BAGIAN LATIHAN:
**A.** Jawab pertanyaan berikut berdasarkan tulisan tentang Kick Andy.
(i) Seperti apa cuaca di Jakarta sore itu?
(ii) Di studio mana acara Kick Andy yang ingin dilihat langsung oleh penulis?
(iii) Berkat program apa impian penulis bisa terwujud?
**B.** Tulis ulang tanpa mengubah apa pun bagian tulisan tentang Kick Andy mulai dari "Hujan deras disertai" sampai "baru bagi saya.".

### KUTIPAN DOKUMEN

Wednesday 7 December 2011

Pengalaman Ikut Tapping Acara Televisi Kick Andy

Hujan deras disertai angin kencang yang mengguyur kota Jakarta sore itu tak menyurutkan semangat saya untuk mengikuti proses tapping Kick Andy, sebuah acara televisi berbentuk talk show yang menampilkan tema-tema kemanusiaan. Sudah lama saya berangan-angan untuk pergi ke grand studio Metro TV dan melihat langsung acara inspiratif yang berulang kali memperoleh penghargaan atas konsistensinya mengangkat tema humanisme. Kini, berkat program studi ekskursi nasional yang diadakan oleh fakultas saya, impian saya itu dapat terwujud. Selain rasa senang karena dapat melihat langsung acara televisi favorit saya, tentu saja saya juga merasa senang karena wajah saya akan terpampang di layar televisi sebagai penonton. Ini merupakan pengalaman yang baru bagi saya.

######
### DATA

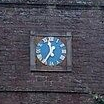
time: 11:35
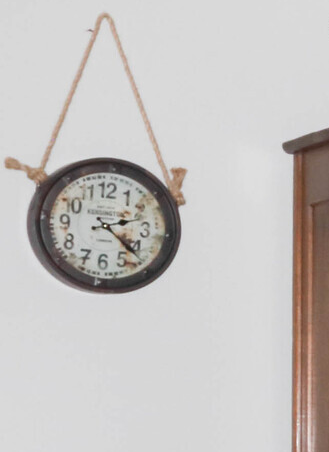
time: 2:22
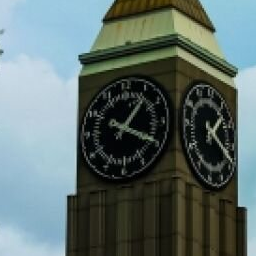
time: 1:19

######

HASIL LATIHAN:
**A.**
(i) Hujan deras disertai angin kencang.
(ii) Di grand studio Metro TV.
(iii) Berkat program studi ekskursi nasional yang diadakan oleh fakultas penulis.

**B.**
Hujan deras disertai angin kencang yang mengguyur kota Jakarta sore itu tak menyurutkan semangat saya untuk mengikuti proses tapping Kick Andy, sebuah acara televisi berbentuk talk show yang menampilkan tema-tema kemanusiaan. Sudah lama saya berangan-angan untuk pergi ke grand studio Metro TV dan melihat langsung acara inspiratif yang berulang kali memperoleh penghargaan atas konsistensinya mengangkat tema humanisme. Kini, berkat program studi ekskursi nasional yang diadakan oleh fakultas saya, impian saya itu dapat terwujud. Selain rasa senang karena dapat melihat langsung acara televisi favorit saya, tentu saja saya juga merasa senang karena wajah saya akan terpampang di layar televisi sebagai penonton. Ini merupakan pengalaman yang baru bagi saya.